▶ Textauszug
>>>>
Seit in Deutschland die allgemeine Krankenversicherungspflicht gilt, dürfen private und gesetzliche Versicherungen ihren Mitgliedern nicht mehr kündigen, wenn diese mit den Beiträgen im Rückstand sind. Sobald Du Beiträge für zwei Monate oder mehr schuldest, ruht allerdings Dein Anspruch auf Leistungen. Das bedeutet: Deine Krankenversicherung zahlt nur für die Behandlung akuter Erkrankungen und Schmerzen, für bestimmte Früherkennungsuntersuchungen sowie für notwendige Behandlungen wegen Schwangerschaft und Mutterschaft.
Welche Behandlungen das genau umfasst, ist im Gesetz nicht klar geregelt. Es kommt also auf den Einzelfall an. Fakt ist aber: Du kannst nur sehr eingeschränkt zum Arzt gehen. Das betrifft gesetzlich Versicherte genauso wie privat Versicherte, letztere landen im sogenannten Notlagentarif (§ 193 Abs. 6 VVG).
Die vollen Leistungen der Krankenversicherung kannst Du erst wieder in Anspruch nehmen, wenn Du eines der folgenden Kriterien erfüllst:
Du hast alle Rückstände beglichen.
Du bist hilfebedürftig im Sinne des Zweiten oder Zwölften Sozialgesetzbuchs, kannst also Deinen Lebensunterhalt nicht allein bestreiten.
Du hast mit der Versicherung eine Ratenzahlung vereinbart und zahlst die Raten pünktlich (§ 16 Abs. 3a SGB V). Als Privatversicherter kommst Du mit einer Stundungs- und Ratenzahlungsvereinbarung nicht in den Notlagentarif.
Versuche also unbedingt, mit der Versicherung eine Ratenzahlung zu vereinbaren, falls Du Deine Schulden nicht auf einen Schlag zurückzahlen kannst. Denn dann hast Du sofort vollen Versicherungsschutz.
<<<<
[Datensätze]
>>>>
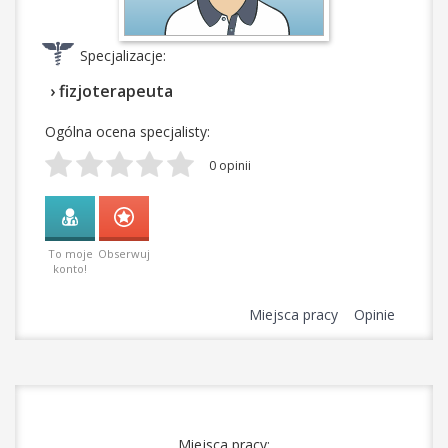
Specjalizacje:
› fizjoterapeuta
Ogólna ocena specjalisty:
0 opinii
To moje
Obserwuj
konto!
Miejsca pracy
Opinie
Miejsca pracy:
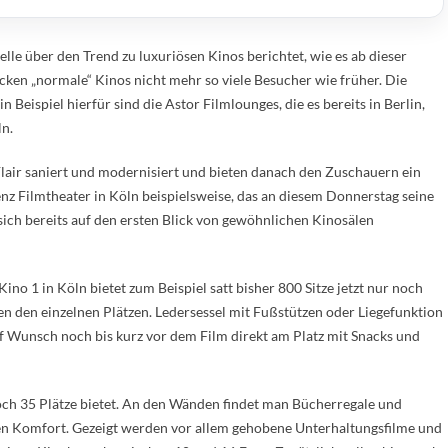
elle über den Trend zu luxuriösen Kinos berichtet, wie es ab dieser
cken „normale“ Kinos nicht mehr so viele Besucher wie früher. Die
n Beispiel hierfür sind die Astor Filmlounges, die es bereits in Berlin,
n.
lair saniert und modernisiert und bieten danach den Zuschauern ein
nz Filmtheater in Köln beispielsweise, das an diesem Donnerstag seine
 sich bereits auf den ersten Blick von gewöhnlichen Kinosälen
Kino 1 in Köln bietet zum Beispiel satt bisher 800 Sitze jetzt nur noch
n den einzelnen Plätzen. Ledersessel mit Fußstützen oder Liegefunktion
uf Wunsch noch bis kurz vor dem Film direkt am Platz mit Snacks und
 noch 35 Plätze bietet. An den Wänden findet man Bücherregale und
gen Komfort. Gezeigt werden vor allem gehobene Unterhaltungsfilme und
<<<<
▶ Deine Aufgaben
**a.** Ab wie vielen Monaten Beitragsschulden ruht laut dem Text über Beitragsrückstände in der Krankenversicherung der Anspruch auf Leistungen?
**b.** Prüfe, ob die folgenden Aussagen mit dem Text über Beitragsrückstände in der Krankenversicherung übereinstimmen. Antworte jeweils mit Ja oder Nein und zitiere die entscheidende Textstelle wörtlich.
(i) Versicherungen dürfen Mitgliedern kündigen, die mit ihren Beiträgen im Rückstand sind.
(ii) Privat Versicherte mit Beitragsrückständen kommen in den Notlagentarif.
(iii) Das Gesetz legt genau fest, welche Behandlungen bei ruhendem Anspruch bezahlt werden.
**c.** Setze den Text über Beitragsrückstände in der Krankenversicherung nach seinem letzten Satz fort.

▶ Lösungen
**a.** Der Anspruch ruht, sobald Beiträge für zwei Monate oder mehr geschuldet werden.

**b.**
(i) Nein: „dürfen private und gesetzliche Versicherungen ihren Mitgliedern nicht mehr kündigen, wenn diese mit den Beiträgen im Rückstand sind“
(ii) Ja: „letztere landen im sogenannten Notlagentarif (§ 193 Abs. 6 VVG)“
(iii) Nein: „Welche Behandlungen das genau umfasst, ist im Gesetz nicht klar geregelt.“

**c.**
Als Privatversicherter konnte es Dir lange Zeit passieren, dass Du nicht einmal die Kosten für dringende Behandlungen erstattet bekamst, wenn Du im Notlagentarif versichert warst. Denn einem Urteil des Bundesgerichtshofs (Az. IV ZR 81/18) aus dem Jahr 2018 zufolge durften private Krankenversicherungen Behandlungskosten mit Beitragsschulden verrechnen. Das ist dank einer Gesetzesänderung seit dem 20. Juli 2021 nicht mehr möglich (GVWG).
Und noch etwas hat sich durch das Gesetz verbessert: Ärztinnen und Ärzte können im Notlagentarif nun direkt mit der PKV abrechnen. Als Versicherter musst Du die Behandlungskosten damit nicht mehr vorstrecken und auf eine Erstattung der Krankenversicherung warten.
Warte nicht, bis Du krank wirst, bevor Du Dich um eine Krankenversicherung kümmerst. Zwar kannst Du darauf vertrauen, dass Du in akuten Notfällen ärztliche Hilfe bekommst. Allerdings bist Du nicht für Behandlungen nach der ersten Notfallversorgung versichert. Hinzu kommt: Mit angeschlagener Gesundheit ist es noch schwieriger, die Wiederaufnahme in eine Krankenversicherung zu organisieren.
Hol Dir deshalb so schnell wie möglich Unterstützung für Deinen Weg zurück in eine Krankenversicherung. Die Unabhängige Patientenberatung gibt kostenlos Auskunft zu grundsätzlichen Fragen rund um die Krankenversicherung. Auch bei den Verbraucherzentralen kannst Du Dich beraten lassen, teils schon gegen eine Gebühr von 5 Euro. Wenn Du Arbeitslosengeld II, Grundsicherung oder Sozialhilfe beziehst, ist die telefonische Beratung bei der Verbraucherzentrale Hamburg für Dich kostenlos.
Darüber hinaus bieten regional viele Vereine und kirchliche Einrichtungen wie die Diakonie oder die Caritas ihre Hilfe an. In Berlin berät beispielsweise die Clearingstelle für Menschen ohne Krankenversicherung dazu, wie sich Nichtversicherte wieder regulär versichern können.
Außerdem organisieren gemeinnützige Initiativen in verschiedenen Städten Sprechstunden von Ärzten für Menschen ohne Krankenversicherung, zum Beispiel der Malteser Hilfsdienst oder Ärzte der Welt. Dort kannst Du Dich medizinisch versorgen lassen, bis alles mit der Krankenversicherung geregelt ist.